Unnamed: 0,SAT,"Rand 1,2,3"
0,1700,2
1,1800,1


In [103]:
reg.predict(new_data)    # strange results...We need to use scaled inputs!



array([295.39979563, 312.58821497])

###  Strange results...We need to use scaled inputs

In [104]:
new_data_scaled = scaler.transform(new_data)    #  Standardized results
new_data_scaled

array([[-1.39811928, -0.07002087],
       [-0.43571643, -1.24637147]])

In [105]:
reg.predict(new_data_scaled)

array([3.09051403, 3.26413803])

###  What if we remove the Random 1,2,3 variable?


In [107]:
reg_simple = LinearRegression()
x_simple_matrix = x_scaled[:, 0].reshape(-1,1)    #dropping the variable Random 1,2,3 and reshaping to transform it in a array
reg_simple.fit(x_simple_matrix, y)

LinearRegression()

In [113]:
reg_simple.predict(new_data_scaled[:, 0].reshape(-1,1))
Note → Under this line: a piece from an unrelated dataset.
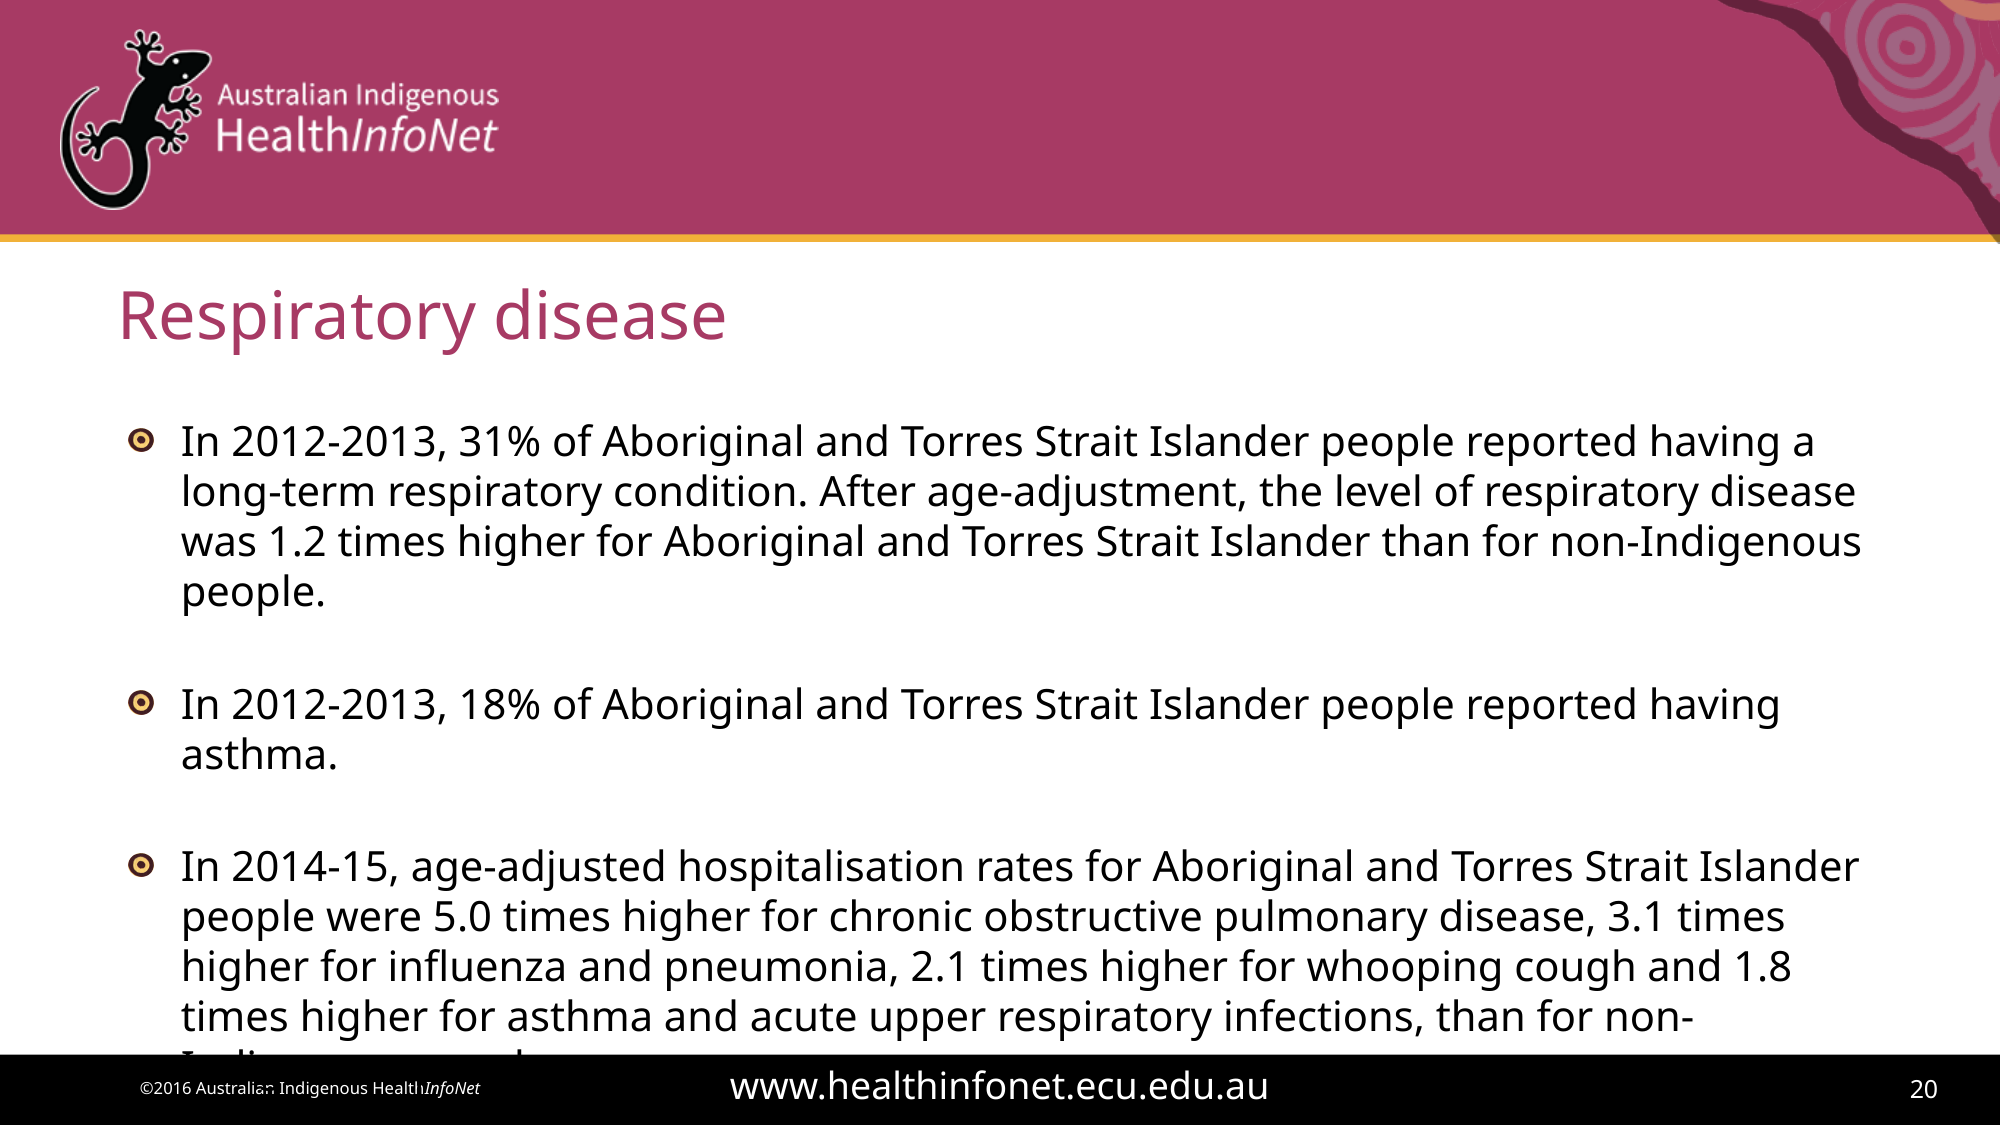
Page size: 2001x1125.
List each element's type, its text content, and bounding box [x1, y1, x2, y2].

array([3.08970998, 3.25527879])

### Conclusion:
We already know from previous analyze that the variable Random 1,2,3 is not significant. 

As we can see the results with or without the this feature are pratically the same. For choosing the best variables in a multiple linear regression, if we use feature scaling (normalization), p-value analysis is not needed, because with normalized data, does not matter if the variable is significant or not. If it isn't, it will not impact the results. The feature scaling method captures only the real efetcs in the dependent variable.